The delay, which could put off the final cancellation of some health plans until after President Obama leaves office, may have limited practical impact.
Senior administration officials, briefing reporters on condition of anonymity, said they believed that only about 1.5 million consumers nationwide currently were covered under such plans, about 500,000 of which were purchased by individuals and the rest by small businesses. That number probably will dwindle over the next couple of years because of the usual churn in the individual insurance market.
“The expectation is that this will be a very small number of people,” one of the senior officials said.
The political effect could be larger. The move marks the latest effort by the administration to contain one of the most damaging controversies shadowing the launch of the Affordable Care Act.
Remember that in the past, we were told that it was good that people were losing their old plans, because those old plans were so decidedly inferior, and would not provide good coverage. Now, the administration is fine with people keeping their old plans . . . just so long as Democrats don’t suffer election defeats this year, and in 2016. The New York Times editorial board, which is always willing and eager to serve as a mouthpiece for the administration, endorses this blatantly political move:
Ideally, President Obama would not have extended the period for retaining the less-comprehensive policies, but in the current political environment, he opted to take a step to protect health care reform against a Republican takeover in the Senate.
Extending the old policies will allow some individuals more time to look at the options on the exchanges. They may be pleasantly surprised at the comprehensive coverage and the availability of subsidies for people with modest incomes.
Hypocrisy, quite clearly, is not dead.
More health care related news can be found in the revelation that Obamacare is not doing what it was intended to do:
ObamaCare isn’t achieving its primary goal of extending coverage to the uninsured, according to a new study.
The survey released Thursday by the McKinsey & Co. consulting firm found that only 27 percent of people who have selected a plan on the new exchanges didn’t previously have coverage.
The Obama administration says 4 million people have selected a plan since the exchanges launched on Oct. 1, but has not said how many of them already had an insurance plan.
At a healthcare industry conference on Thursday, Gary Cohen, a top official at the Centers for Medicare and Medicaid Services (CMS), said it’s not something the administration has the ability to track.
“That’s not a data point that we are really collecting in any sort of systematic way,” Cohen said, according to The National Journal.

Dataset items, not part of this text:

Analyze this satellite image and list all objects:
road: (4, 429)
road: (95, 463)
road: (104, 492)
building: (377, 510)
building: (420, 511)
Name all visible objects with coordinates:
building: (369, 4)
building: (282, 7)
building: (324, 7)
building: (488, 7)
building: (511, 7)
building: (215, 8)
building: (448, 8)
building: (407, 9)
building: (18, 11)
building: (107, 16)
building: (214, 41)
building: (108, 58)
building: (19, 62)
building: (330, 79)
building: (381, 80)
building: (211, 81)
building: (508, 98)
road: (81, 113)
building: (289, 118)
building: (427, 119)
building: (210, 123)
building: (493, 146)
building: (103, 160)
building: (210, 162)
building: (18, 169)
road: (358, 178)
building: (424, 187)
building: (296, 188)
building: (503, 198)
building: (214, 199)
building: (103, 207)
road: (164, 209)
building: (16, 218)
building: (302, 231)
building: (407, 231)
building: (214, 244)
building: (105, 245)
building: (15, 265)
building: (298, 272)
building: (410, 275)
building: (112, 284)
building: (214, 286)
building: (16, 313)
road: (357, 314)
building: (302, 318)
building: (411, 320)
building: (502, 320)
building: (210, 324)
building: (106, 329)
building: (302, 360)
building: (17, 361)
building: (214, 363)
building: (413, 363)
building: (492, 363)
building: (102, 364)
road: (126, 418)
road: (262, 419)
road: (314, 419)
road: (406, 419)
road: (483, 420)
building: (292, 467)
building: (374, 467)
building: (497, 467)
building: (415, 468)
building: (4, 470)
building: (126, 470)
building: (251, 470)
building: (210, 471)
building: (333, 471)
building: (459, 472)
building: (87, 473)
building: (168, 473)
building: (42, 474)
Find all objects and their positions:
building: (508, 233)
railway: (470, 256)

So, not only is health care “reform” failing to extend insurance to the uninsured, but the Obama administration has no way of being able to find out how many of the previously uninsured are part of the supposed 4 milli0n people who signed up for Obamacare. More on this issue here:
Only one in 10 uninsured people who qualify for private plans through the new marketplaces enrolled as of last month, one of the surveys shows. The other found that about half of uninsured adults have looked for information on the online exchanges or planned to look.
And defenders of Obamacare wonder why the law’s opponents are so determined to repeal the legislation.